**ABOUT THIS TASK**
Report back every line in the data that includes the string "Bonheur".

**RECORDS**
^^^^

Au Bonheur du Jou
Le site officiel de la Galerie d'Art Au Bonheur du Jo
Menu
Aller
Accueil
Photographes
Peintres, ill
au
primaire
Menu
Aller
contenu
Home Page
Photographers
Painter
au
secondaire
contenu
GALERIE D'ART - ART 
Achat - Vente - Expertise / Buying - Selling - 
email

^^^^

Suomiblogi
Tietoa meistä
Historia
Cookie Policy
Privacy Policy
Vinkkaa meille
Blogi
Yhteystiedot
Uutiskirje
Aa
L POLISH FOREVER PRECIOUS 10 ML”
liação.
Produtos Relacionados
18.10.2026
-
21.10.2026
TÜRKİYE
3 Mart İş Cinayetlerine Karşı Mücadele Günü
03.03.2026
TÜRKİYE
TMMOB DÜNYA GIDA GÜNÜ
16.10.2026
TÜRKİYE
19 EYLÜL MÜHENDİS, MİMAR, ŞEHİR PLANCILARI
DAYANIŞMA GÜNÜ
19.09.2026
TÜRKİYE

^^^^

**RESULT**
Au Bonheur du Jou
Le site officiel de la Galerie d'Art Au Bonheur du Jo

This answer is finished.